(EXTRAIT DU DOCUMENT):
· · ·
Plutôt qu’à deux groupes d’individus distincts, c’est-à-dire deux populations spécifiques, ces deux ressources d’intervention semblent ainsi faire face, de manière homologue, à un même sujet dit « multiproblématique », pour reprendre une expression qui circule amplement dans le milieu. Lorsque vient le temps de définir le profil de leurs usagers respectifs, les intervenants des deux ressources mentionnent souvent d’ailleurs la difficulté à désigner, pour plusieurs personnes, une problématique plus prépondérante, plus importante ou plus urgente à traiter qu’une autre, ce qui tend du même coup à mettre à l’épreuve ou à brouiller les frontières délimitées par les découpages administratifs usuels qui mettent l’accent sur une problématique spécifique ou une population spécifique (itinérance, santé mentale, VIH/sida, toxicomanie, etc.). De plus, au brouillage de ces frontières s’ajoute celui des scissions classiques entre problèmes ou traitements de santé (physique et mentale) et problèmes ou traitements sociaux, tout comme celui du partage des dimensions anthropologiques classiques entre le corps, le mental et le social. Dans ce type de figures limites, il semble en effet souvent difficile de délimiter les frontières entre ces trois dimensions tant, chez un même individu, le social semble affecté par le corps, le corps par le mental, le mental par le social, etc., dans une sorte de spirale ou d’indistinction où autant la maladie physique que le trouble mental, par exemple, ont des effets sur la possibilité de travailler, l’invalidité sur les liens familiaux, l’absence de logement sur la stabilité, ou le développement de symptômes physiques et psychiques, l’isolement relationnel, la perte d’estime de soi ou la détresse sur les addictions diverses, etc. Derrière cette spirale d’influences se profile l’idée que l’on fait face à une sorte de « fond causal permanent », comme disait Foucault (1999) à propos de la notion d’« état » élaborée dans la nouvelle psychiatrie[4], c’est-à-dire une sorte de réceptacle ouvert à un ensemble pluriel et enchevêtré de dimensions problématiques, irréductibles à un modèle représentatif ou à un système explicatif global.
· · ·
(DOCUMENTS FOURNIS):

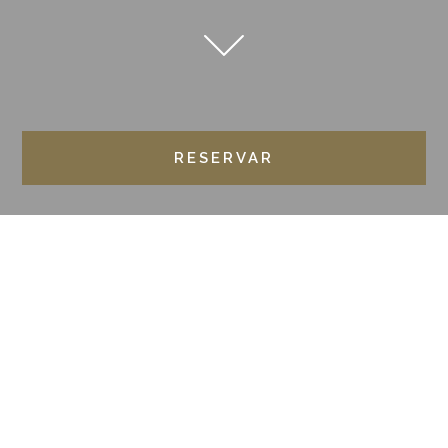
RESERVAR
HOME
BLOG
SORTEOS
Hoteles
Gastronomía
Sostenibili
CATEGORÍA:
· · ·
(QUESTIONS):
1/ Répondez aux questions suivantes sur l'extrait consacré au sujet « multiproblématique » :
(a) Quelle expression, qui circule amplement dans le milieu, sert à qualifier le sujet auquel font face les deux ressources d'intervention ?
(b) Quelles problématiques ou populations sont données en exemple des découpages administratifs usuels ?
(c) À propos de quelle notion Foucault (1999) parlait-il de « fond causal permanent » ?
2/ Poursuivez l'extrait consacré au sujet « multiproblématique » à partir de sa dernière phrase.

(RÉPONSES FOURNIES):
1/
(a) L'expression « multiproblématique ».
(b) L'itinérance, la santé mentale, le VIH/sida et la toxicomanie.
(c) À propos de la notion d'« état » élaborée dans la nouvelle psychiatrie.

2/
Cependant, ce réceptacle « ouvert » de dimensions problématiques tend à se concrétiser de manière tangible sur notre terrain d’enquête dans des trajectoires d’aide aux horizons souvent restreints et fermés, ou à tout le moins souvent qualifiées comme des « lourds parcours d’aide ». Rares, voire extrêmement rares, sont ceux et celles qui « tombent » dans cet espace palliatif ou de dernier recours du jour au lendemain. Ils le font souvent à la suite d’une série de « chutes horizontales », après avoir cheminé au préalable dans un parcours d’assistance, d’aide et d’accompagnement de toutes sortes. Loin d’être de « nouveaux entrants » (Goffman, 1968), ils sont souvent connus de l’univers de l’intervention, ayant pour la plupart une trajectoire de prise en charge faite d’entrées et de sorties des différentes ressources et des divers programmes ou organismes d’aide du milieu carcéral, médical, psychiatrique et psychosocial. Dans ces trajectoires d’aide en dents de scie, ils ont tendance à se faire transférer, rediriger, ballotter d’une ressource d’intervention à une autre, en repoussant un peu plus loin l’horizon idéal de l’intégration ou de la guérison, ou en traînant toujours un peu plus longtemps avec soi la charge d’un ensemble de contraintes qui, au fil du temps, semble s’accroître et s’alourdir, au point parfois d’être considérées comme insurmontables ou indépassables tant par les personnes concernées que par les dispositifs qui les gèrent.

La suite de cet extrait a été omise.